In two sentences, what does the code of ethics text below say?

Text section -
-----

EX-99.28.O.XII 10 fp0014157_ex9928oxii.htm
 
WAYCROSS PARTNERS, LLC
 
Code of Ethics
 
This Code of Ethics applies to (a) all Waycross Partners, LLC personnel globally, including employees, officers, active partners, members and interns, and (b) consultants, agents, temporary workers, contractors and other persons or entities acting on behalf of Waycross Partners, LLC. A copy of this Code is distributed to all employees at time of hire and on an annual basis when amendments are made. Each employee is required to sign a form acknowledging their receipt of the Code.

Waycross Partners, LLC’s Guiding Principle

Since the firm’s inception, Waycross Partners, LLC and its employees have been guided by a single overarching principal: to deliver true and outstanding value to clients while at all times maintaining the highest level of personal and professional integrity and ethical conduct. An equal and uncompromising commitment to this principal across all employees of the firm ensures Waycorss Partners, LLC’s success in maintaining the trust, confidence, and respect of clients, investors, regulators, competitors, and other participants in the world’s financial markets. By joining Waycross Partners, LLC, you have made, and must continue to make, a personal and professional commitment to follow this principal.

Adherence to Waycross Partners, LLC’s principles of ethics and integrity involves more than awareness and compliance with applicable rules and regulations set out by the firm and external regulatory organizations. This also requires that you act in line with their spirit at all times. The integrity essential to your employment at Waycross Partners, LLC includes loyalty to the firm and its clients, fair and honest treatment of fellow market participants and their clients, and respect and concern for all fellow employees.

-----

Recorded information -
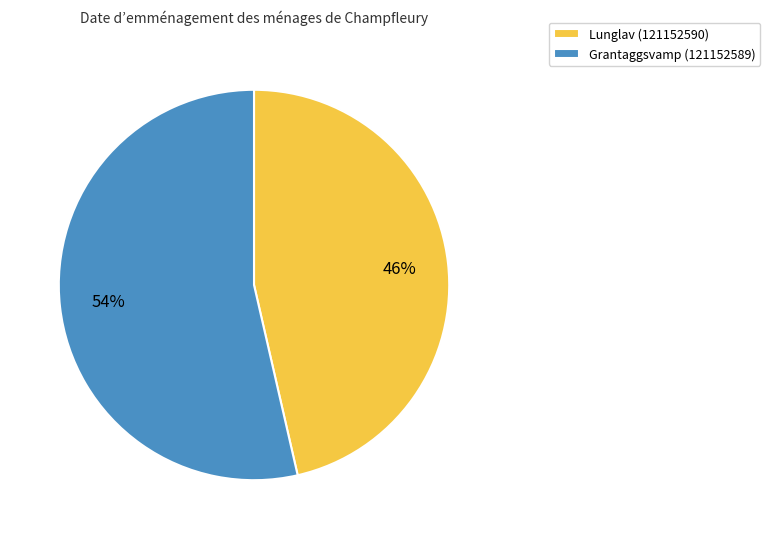

Approximately how many times larger is the value at Grantaggsvamp (121152589) compared to Lunglav (121152590)?

1.2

-----

Solution to this exercise - The Waycross Partners, LLC Code of Ethics applies to all firm personnel and to consultants, contractors and others acting on its behalf, and each employee gets a copy at hire and annually when amendments are made and must sign a form acknowledging receipt. It sets out the firm's guiding principle of delivering true and outstanding value to clients while maintaining the highest level of personal and professional integrity, and it requires employees to act in line with the spirit of the rules, including loyalty to the firm and its clients, fair and honest treatment of fellow market participants, and respect for fellow employees.